By Travis Smola
The Schoolcraft Village Council approved budget cuts totaling $57,474 for the rest of the fiscal year ending in March.
Village President Keith Gunnett said “The cuts were because our village has gotten a letter from the state of Michigan for the last four years requesting a corrective action plan due to the spending down of our general fund balance.”
He said the cuts are vital for keeping everything running smoothly. “That still doesn’t get us to a zero balanced budget,” he said. “It still looks like we’re going to be taking money out of fund balance to balance it in the end.”
Effective with the vote, the village will reduce police coverage from 24 hours a day, seven days a week to 20 hours a day for seven days a week until March. This will save $8,900.
Schoolcraft will also postpone codification of ordinances until March. This move saves $20,000. It will reduce equipment rental rates by 80 percent retroactively back to March 1 of this year to save another $12,300. This prompted a request for further explanation from Trustee Todd Carlin.
The village will also hold off on filling two positions until at least March. Postponing filling a vacant Department of Public Works position will save $15,000. The other, a municipal complex cleaning position, will save about $1,300. Gunnett said the staff agreed to take on the tasks of the municipal complex in-house for the time being.
Gunnett said they didn’t like taking these cuts, but it was something that had to be done. “We’re now to the point we’re going to be cutting into positions or pay or cutting services to the public, which you don’t want to do,” Gunnett said. “We can’t keep living by digging into our fund balance every year to balance our budget.”

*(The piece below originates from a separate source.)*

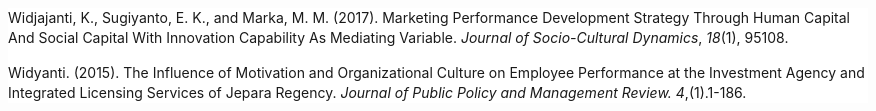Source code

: <p><span class="font8">Widjajanti, K., Sugiyanto, E. K., and Marka, M. M. (2017). Marketing Performance Development Strategy Through Human Capital And Social Capital With Innovation Capability As Mediating Variable. </span><span class="font8" style="font-style:italic;">Journal of Socio-Cultural Dynamics</span><span class="font8">, </span><span class="font8" style="font-style:italic;">18</span><span class="font8">(1), 95108.</span></p>
<p><span class="font8">Widyanti. (2015). The Influence of Motivation and Organizational Culture on Employee Performance at the Investment Agency and Integrated Licensing Services of Jepara Regency. </span><span class="font8" style="font-style:italic;">Journal of Public Policy and Management Review. 4</span><span class="font8">,(1).1-186.</span></p>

Trustee Kathy Mastenbrook pointed out this wasn’t the only thing the village was doing about the budget. “This is not the only cuts we’ve made,” she said. “Staff has taken no increases. The council has taken a reduction of pay. There have been other avenues we’ve pursued besides this that were not enough. That’s why this is being done in addition.”
Tammi Youngs, village finance director, noted during the meeting that they have looked at the possibility of using a Headlee override. The Headlee Amendment of 1978 requires voter approval for a local tax increase. Youngs said an override would raise the millage from 14.7 to 17 mills, an additional $2.30 per $1,000 taxable valuation, and bring in an additional $87,000 a year.
Michael Rochholz noted that’s an option to consider, saying it would bring taxes in the village back to where they are supposed to be. “We’re just under where we were tax revenue-wise before the recession,” Rochholz said. He said they need to watch the money and make sure they don’t overspend. Rochholz also believes they will probably need to plan more revenues and cuts for the near future.
The Headlee Amendment requires local tax rates to be reduced below authorized levels if the taxing unit’s total valuation increases faster than the rate of inflation. Voters may override the reduction.
Through it all, Gunnett stressed that even though they’re making cuts, the village is not in a dire situation. “The village is not in any jeopardy of our fund balance being so low that we can’t function,” Gunnett added. “We’re far and above what the state requires for a minimal fund balance.”